Spring Driven Clock Repair Introduction



    First rule is one of the most trickiest to obey and it is this: don't touch the clock too much with your  hands. The gold plating on the pendulum, weight shells, dial and movement get eaten up by the acid from your hands. They will end up with black marks wherever hands touch it. This is not to scare you into not touching it at all, but just to limit the areas you touch, like try to hold the movement by its edges rather than a noticeable spot like the back plate or the shiny area of component such as the dial. Cloth gloves may also be used.

    When a pendulum clock does not keep time in a consistent manner, such as losing or gaining 5 minutes a day, it is adjusted by the nut at the bottom of the pendulum bob. Turn the nut to the right to raise the bob and increase the speed of the clock, or the opposite way to lower the bob and slow time. Turn a couple of revolutions with the nut only, otherwise it will go to far and you will have a hard time getting back to where it was if the clocks time gets way out of wack.

    If it comes down to looking at the clock movement, take off the weights and the pendulum before moving the clock case. This is so the weights don't swing to far and trash the glass in the clock case or the pendulums suspension spring doesn't break off. So remove the weights and pendulum even if your only going to turn the case to get to the back of it.

    Some weight driven clocks are chain driven and some are cable driven, the text is covering more chain then cable but the same principles apply to both unless specified.

Note on replacing rather than repairing

   If your clock was made from around 1965 to the present day, there is hope to get a new movement to replace your old one.
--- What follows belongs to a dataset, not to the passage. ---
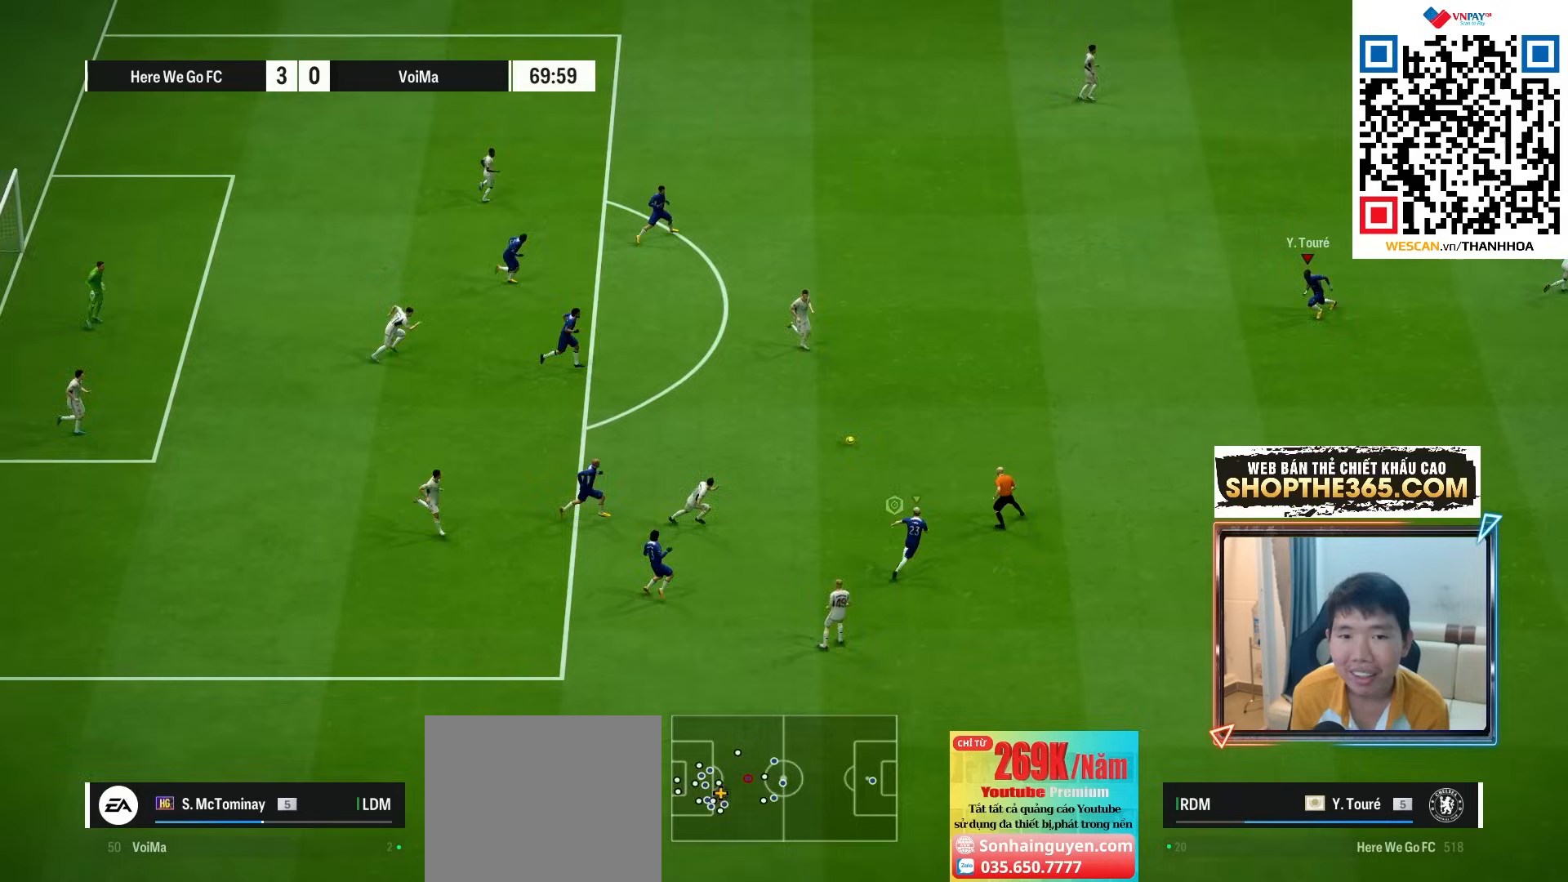
{"buttons": ["L2", "R1", "R2"], "left_stick": "down-left", "right_stick": "center", "events": [[83, "left_stick", "down-left"], [233, "CROSS", "up"], [300, "R2", "down"], [350, "L2", "down"]]}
Replacing is better than repairing because the new movements are free from bushing wear and usually the maker of the movements improve them over time. To pay someone to overhaul a movement that is still made does not make sense because the cost would be about the same to get a brand new unit. We often charge even more to overhaul a movement then we sell new ones for. This is because of the time and effort involved with the overhaul.